如果是這樣,則意味著如果您有兩臺(tái)儀器,其中一臺(tái)是最新技術(shù),價(jià)格高昂,而另一臺(tái)則便宜10倍,那么用最便宜的方法獲得的結(jié)果是否可與參考相比?被足夠的精度所取代? 例如,作為心電圖檢查的結(jié)果,一塊價(jià)值20美元的手表所提供的心率是否足夠準(zhǔn)確? 第二個(gè)目標(biāo)是提供一種方法,使非統(tǒng)計(jì)學(xué)家容易理解結(jié)果。
In analytics, A/B testing (as well known as Champion-Challenger) is a common methodology of test to compare the results of a new action / a new treatment / a new design / … on population_A to population_B having the current action. Once we have the test’s results, they have to be analysed and presented to a decisional team mostly composed of non-statisticians. That is why the Bland-Altman plot is relevant because it will compare the results of the A/B test on one plot with all of the statistical measures displayed in an understandable way.

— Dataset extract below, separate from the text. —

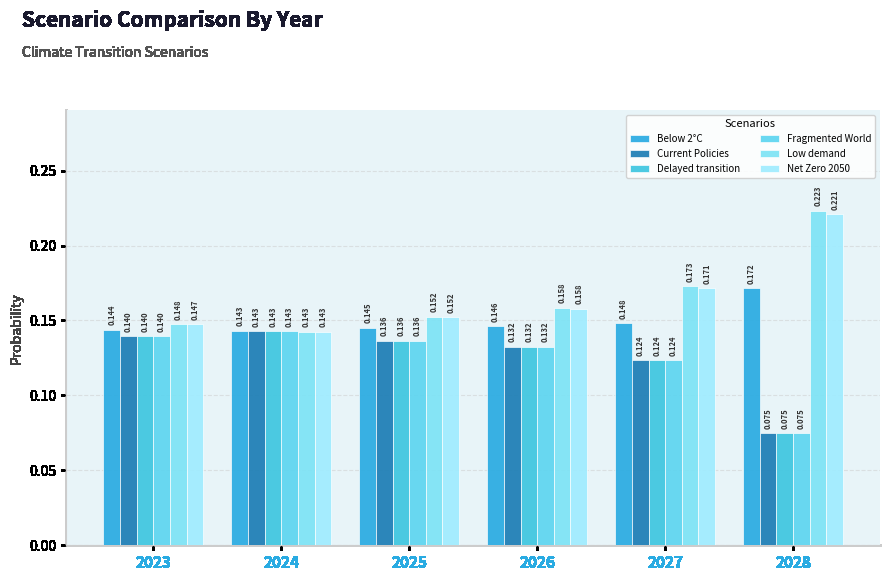

What is the maximum value for Fragmented World?

0.1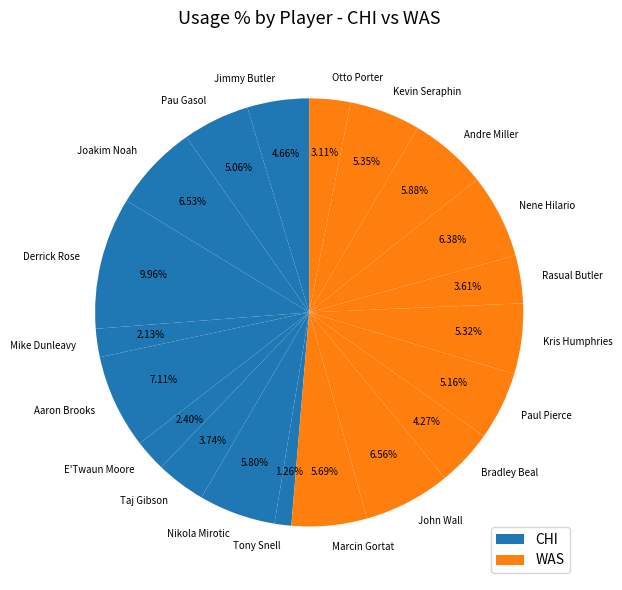

Does any single category account for the majority?

No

在分析中,A / B測(cè)試(即眾所周知的Champion-Challenger)是一種常見(jiàn)的測(cè)試方法,用于比較針對(duì)種群_A的新操作/新處理/新設(shè)計(jì)/…的結(jié)果與具有當(dāng)前操作的種群_B的結(jié)果。 一旦獲得測(cè)試結(jié)果,就必須對(duì)其進(jìn)行分析,并提交給主要由非統(tǒng)計(jì)人員組成的決策團(tuán)隊(duì)。 這就是為什么Bland-Altman圖具有相關(guān)性的原因,因?yàn)樗鼘⒁砸环N易于理解的方式將A / B測(cè)試在一個(gè)圖上的結(jié)果與所有統(tǒng)計(jì)量進(jìn)行比較。
In their paper, they also showed why the correlation coefficient, the statistical test of mean comparison and the regression are inappropriate to decide on the agreement of two measures which would be in our A/B testing case to decide on the power of the challenger compared to the one of the champion.
在他們的論文中,他們還表明了為什么相關(guān)系數(shù),均值比較的統(tǒng)計(jì)檢驗(yàn)和回歸分析不適合決定兩種方法的一致性,而這在我們的A / B測(cè)試案例中就無(wú)法確定所比較挑戰(zhàn)者的能力給冠軍之一。
使用的數(shù)據(jù) (The used data)
For this article I will use a dataset available on Kaggle (coming from a DataCamp project) called “Mobile Games A/B Testing with Cookie Cats”. The link are in the references part [2].
在本文中,我將使用Kaggle(來(lái)自DataCamp項(xiàng)目)上可用的數(shù)據(jù)集,稱(chēng)為“使用Cookie Cats進(jìn)行Mobile Games A / B測(cè)試”。 鏈接在參考部分[2]中。
Cookie Cats is a popular mobile puzzle game where as a player progress the levels, he will encounter “gates” that will force him to wait for some time before continuing to play or to make a purchase. In such an industry the retention is one of the key metrics and the team in charge of the game would see the impact if the first gate was moved from level 30 to level 40 on the retention at 7 days. To see the behavior of such a move they did an A/B test and they provided us the dataset of these results. We will see how the Bland-Altman plot will answer the following question : “How to analyze the A/B results on the level of retention at 7 days when the waiting time passes from the level 30 to the level 40 ?”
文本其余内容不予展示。